__Aim of the exercise__: Write out every line of text in the records below as a single numbered list, skipping blank lines. Leave the pictures out of your answer.

Records taken from a dataset:

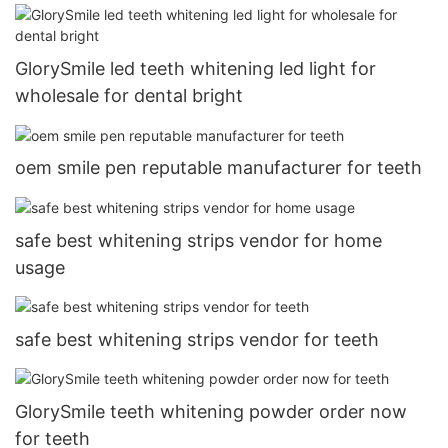
GlorySmile led teeth whitening led light for
wholesale for dental bright
oem smile pen reputable manufacturer for teeth
safe best whitening strips vendor for home
usage
safe best whitening strips vendor for teeth
GlorySmile teeth whitening powder order now
for teeth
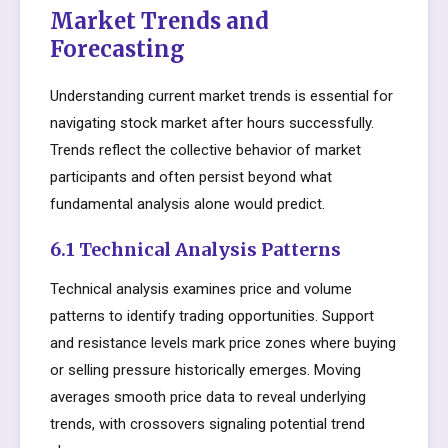
Market Trends and
Forecasting
Understanding current market trends is essential for
navigating stock market after hours successfully.
Trends reflect the collective behavior of market
participants and often persist beyond what
fundamental analysis alone would predict.
6.1 Technical Analysis Patterns
Technical analysis examines price and volume
patterns to identify trading opportunities. Support
and resistance levels mark price zones where buying
or selling pressure historically emerges. Moving
averages smooth price data to reveal underlying
trends, with crossovers signaling potential trend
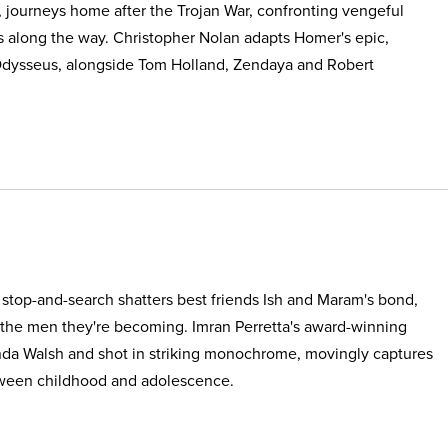
, journeys home after the Trojan War, confronting vengeful
s along the way. Christopher Nolan adapts Homer's epic,
Odysseus, alongside Tom Holland, Zendaya and Robert
e stop-and-search shatters best friends Ish and Maram's bond,
 the men they're becoming. Imran Perretta's award-winning
nda Walsh and shot in striking monochrome, movingly captures
etween childhood and adolescence.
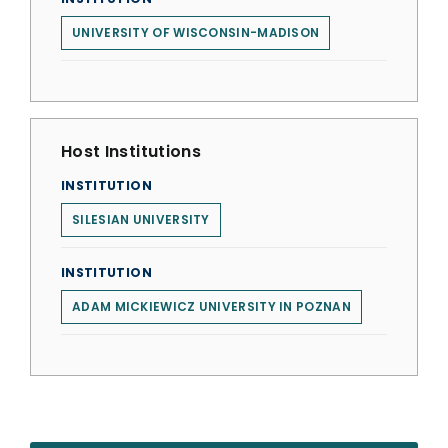
UNIVERSITY OF WISCONSIN-MADISON
Host Institutions
INSTITUTION
SILESIAN UNIVERSITY
INSTITUTION
ADAM MICKIEWICZ UNIVERSITY IN POZNAN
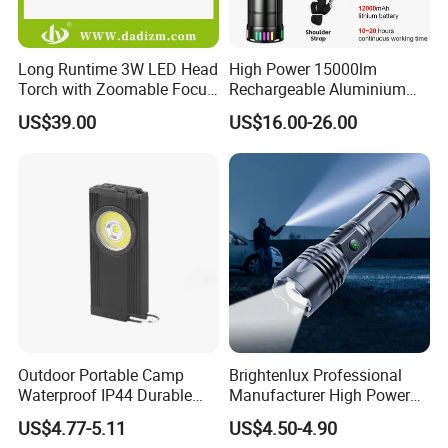
Long Runtime 3W LED Head
High Power 15000lm
Torch with Zoomable Focus
Rechargeable Aluminium
for Inspection & Rescue
White Laser LED Flashlight
US$39.00
US$16.00-26.00
with Power Bank
FAQ
Q1: Are you a manufacturer or trading company?
A: We are a professional manufacturer of led flashlight, led
headlamp, night light, work light, bicycle light, solar light and
other lighting product.
Outdoor Portable Camp
Brightenlux Professional
Waterproof IP44 Durable
Manufacturer High Power
Q2: How do you control the products quality?
500mAh Rechargeable
1000 Lumen LED Torch
A: We check the products one by one before Shipping.
US$4.77-5.11
US$4.50-4.90
Aluminum LED Flashlight
Light Zoom Rechargeable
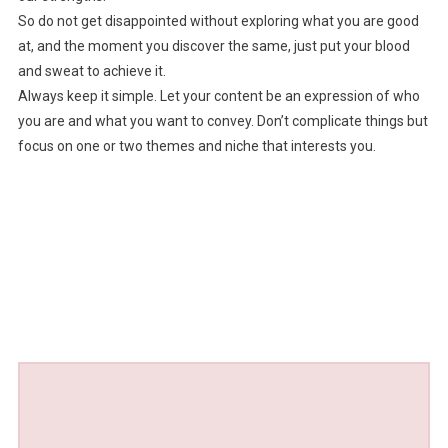
So do not get disappointed without exploring what you are good
at, and the moment you discover the same, just put your blood
and sweat to achieve it.
Always keep it simple. Let your content be an expression of who
you are and what you want to convey. Don’t complicate things but
focus on one or two themes and niche that interests you.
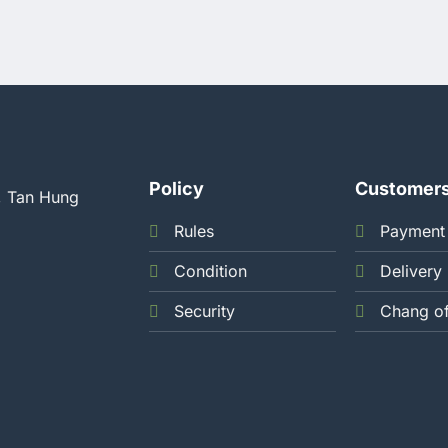
Policy
Customer
, Tan Hung
Rules
Payment
Condition
Delivery
Security
Chang o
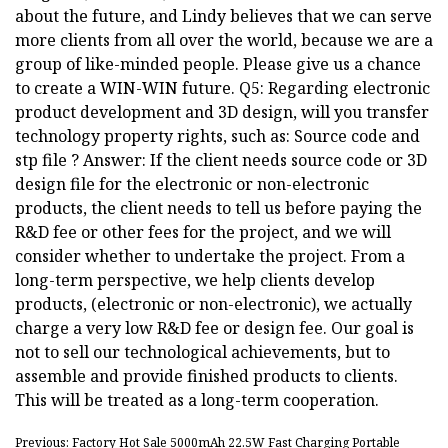
about the future, and Lindy believes that we can serve
more clients from all over the world, because we are a
group of like-minded people. Please give us a chance
to create a WIN-WIN future. Q5: Regarding electronic
product development and 3D design, will you transfer
technology property rights, such as: Source code and
stp file ? Answer: If the client needs source code or 3D
design file for the electronic or non-electronic
products, the client needs to tell us before paying the
R&D fee or other fees for the project, and we will
consider whether to undertake the project. From a
long-term perspective, we help clients develop
products, (electronic or non-electronic), we actually
charge a very low R&D fee or design fee. Our goal is
not to sell our technological achievements, but to
assemble and provide finished products to clients.
This will be treated as a long-term cooperation.
Previous: Factory Hot Sale 5000mAh 22.5W Fast Charging Portable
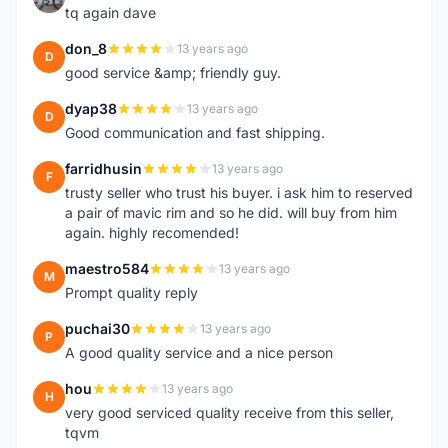
tq again dave
don_8
13 years ago
D
good service &amp; friendly guy.
dyap38
13 years ago
D
Good communication and fast shipping.
farridhusin
13 years ago
F
trusty seller who trust his buyer. i ask him to reserved
a pair of mavic rim and so he did. will buy from him
again. highly recomended!
maestro584
13 years ago
M
Prompt quality reply
puchai30
13 years ago
P
A good quality service and a nice person
hou
13 years ago
H
very good serviced quality receive from this seller,
tqvm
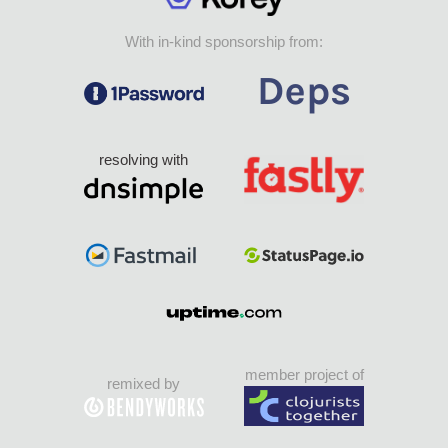
With in-kind sponsorship from:
resolving with
member project of
remixed by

__Written answer__:
1. GlorySmile led teeth whitening led light for
2. wholesale for dental bright
3. oem smile pen reputable manufacturer for teeth
4. safe best whitening strips vendor for home
5. usage
6. safe best whitening strips vendor for teeth
7. GlorySmile teeth whitening powder order now
8. for teeth
9. Market Trends and
10. Forecasting
11. Understanding current market trends is essential for
12. navigating stock market after hours successfully.
13. Trends reflect the collective behavior of market
14. participants and often persist beyond what
15. fundamental analysis alone would predict.
16. 6.1 Technical Analysis Patterns
17. Technical analysis examines price and volume
18. patterns to identify trading opportunities. Support
19. and resistance levels mark price zones where buying
20. or selling pressure historically emerges. Moving
21. averages smooth price data to reveal underlying
22. trends, with crossovers signaling potential trend
23. , journeys home after the Trojan War, confronting vengeful
24. s along the way. Christopher Nolan adapts Homer's epic,
25. Odysseus, alongside Tom Holland, Zendaya and Robert
26. e stop-and-search shatters best friends Ish and Maram's bond,
27.  the men they're becoming. Imran Perretta's award-winning
28. nda Walsh and shot in striking monochrome, movingly captures
29. etween childhood and adolescence.
30. UNIVERSITY OF WISCONSIN-MADISON
31. Host Institutions
32. INSTITUTION
33. SILESIAN UNIVERSITY
34. INSTITUTION
35. ADAM MICKIEWICZ UNIVERSITY IN POZNAN
36. Long Runtime 3W LED Head
37. High Power 15000lm
38. Torch with Zoomable Focus
39. Rechargeable Aluminium
40. for Inspection & Rescue
41. White Laser LED Flashlight
42. US$39.00
43. US$16.00-26.00
44. with Power Bank
45. FAQ
46. Q1: Are you a manufacturer or trading company?
47. A: We are a professional manufacturer of led flashlight, led
48. headlamp, night light, work light, bicycle light, solar light and
49. other lighting product.
50. Outdoor Portable Camp
51. Brightenlux Professional
52. Waterproof IP44 Durable
53. Manufacturer High Power
54. Q2: How do you control the products quality?
55. 500mAh Rechargeable
56. 1000 Lumen LED Torch
57. A: We check the products one by one before Shipping.
58. US$4.77-5.11
59. US$4.50-4.90
60. Aluminum LED Flashlight
61. Light Zoom Rechargeable
62. So do not get disappointed without exploring what you are good
63. at, and the moment you discover the same, just put your blood
64. and sweat to achieve it.
65. Always keep it simple. Let your content be an expression of who
66. you are and what you want to convey. Don’t complicate things but
67. focus on one or two themes and niche that interests you.
68. Policy
69. Customer
70. , Tan Hung
71. Rules
72. Payment
73. Condition
74. Delivery
75. Security
76. Chang o
77. about the future, and Lindy believes that we can serve
78. more clients from all over the world, because we are a
79. group of like-minded people. Please give us a chance
80. to create a WIN-WIN future. Q5: Regarding electronic
81. product development and 3D design, will you transfer
82. technology property rights, such as: Source code and
83. stp file ? Answer: If the client needs source code or 3D
84. design file for the electronic or non-electronic
85. products, the client needs to tell us before paying the
86. R&D fee or other fees for the project, and we will
87. consider whether to undertake the project. From a
88. long-term perspective, we help clients develop
89. products, (electronic or non-electronic), we actually
90. charge a very low R&D fee or design fee. Our goal is
91. not to sell our technological achievements, but to
92. assemble and provide finished products to clients.
93. This will be treated as a long-term cooperation.
94. Previous: Factory Hot Sale 5000mAh 22.5W Fast Charging Portable
95. tq again dave
96. don_8
97. 13 years ago
98. D
99. good service &amp; friendly guy.
100. dyap38
101. 13 years ago
102. D
103. Good communication and fast shipping.
104. farridhusin
105. 13 years ago
106. F
107. trusty seller who trust his buyer. i ask him to reserved
108. a pair of mavic rim and so he did. will buy from him
109. again. highly recomended!
110. maestro584
111. 13 years ago
112. M
113. Prompt quality reply
114. puchai30
115. 13 years ago
116. P
117. A good quality service and a nice person
118. hou
119. 13 years ago
120. H
121. very good serviced quality receive from this seller,
122. tqvm
123. With in-kind sponsorship from:
124. resolving with
125. member project of
126. remixed by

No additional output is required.